### WHAT THIS TASK INVOLVES
State how many lines in the rows below contain the string "True". Reply with the number only.

======== DATA SHOWN ========

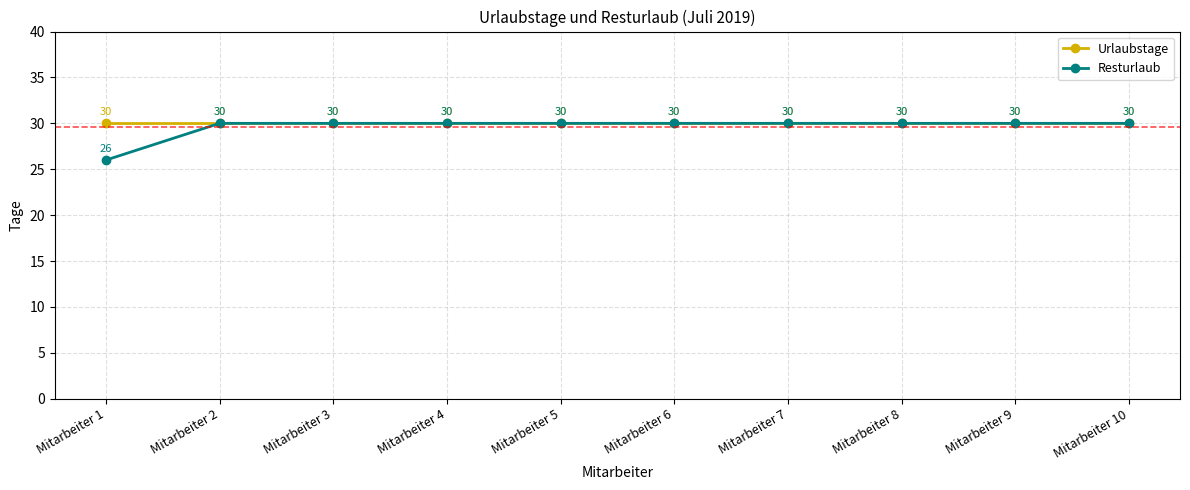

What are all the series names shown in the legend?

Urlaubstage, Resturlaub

========
======== DATA SHOWN ========

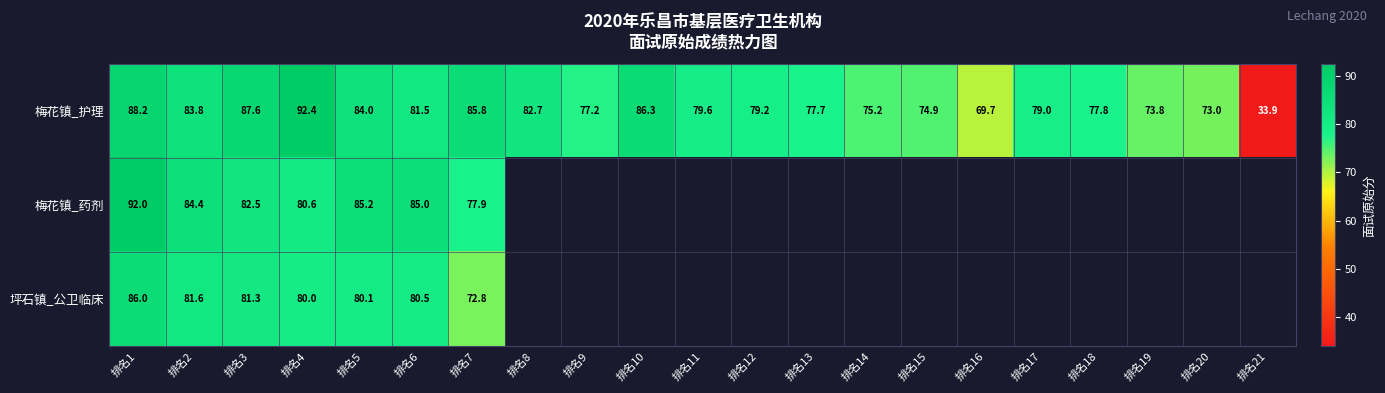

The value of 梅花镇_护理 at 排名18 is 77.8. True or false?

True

========
======== DATA SHOWN ========

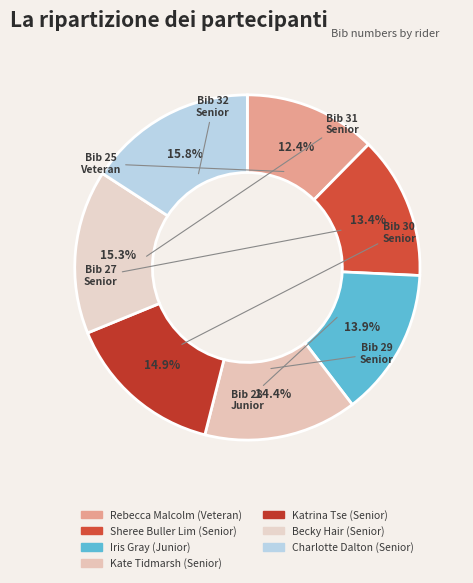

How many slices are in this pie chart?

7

========

### EXPECTED ANSWER
2